___ Data in this exercise
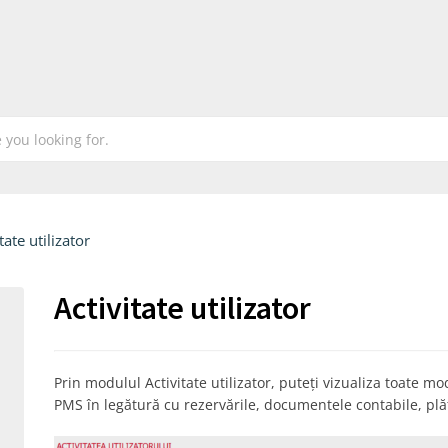
tate utilizator
Activitate utilizator
Prin modulul Activitate utilizator, puteți vizualiza toate modi
PMS în legătură cu rezervările, documentele contabile, plăți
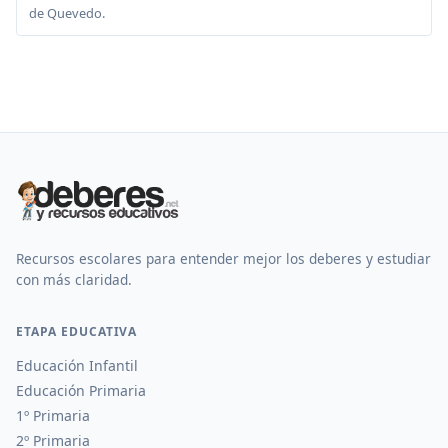
de Quevedo.
Recursos escolares para entender mejor los deberes y estudiar
con más claridad.
ETAPA EDUCATIVA
Educación Infantil
Educación Primaria
1º Primaria
2º Primaria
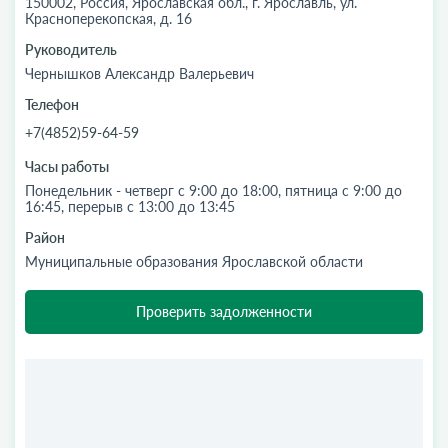
150002, Россия, Ярославская обл., г. Ярославль, ул.
Красноперекопская, д. 16
Руководитель
Чернышков Александр Валерьевич
Телефон
+7(4852)59-64-59
Часы работы
Понедельник - четверг с 9:00 до 18:00, пятница с 9:00 до
16:45, перерыв с 13:00 до 13:45
Район
Муниципальные образования Ярославской области
Проверить задолженности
______
(Instruction): All that is needed is an exact copy of the entries above, minus the pictures.

(Completed exercise):
tate utilizator
Activitate utilizator
Prin modulul Activitate utilizator, puteți vizualiza toate modi
PMS în legătură cu rezervările, documentele contabile, plăți
de Quevedo.
Recursos escolares para entender mejor los deberes y estudiar
con más claridad.
ETAPA EDUCATIVA
Educación Infantil
Educación Primaria
1º Primaria
2º Primaria
150002, Россия, Ярославская обл., г. Ярославль, ул.
Красноперекопская, д. 16
Руководитель
Чернышков Александр Валерьевич
Телефон
+7(4852)59-64-59
Часы работы
Понедельник - четверг с 9:00 до 18:00, пятница с 9:00 до
16:45, перерыв с 13:00 до 13:45
Район
Муниципальные образования Ярославской области
Проверить задолженности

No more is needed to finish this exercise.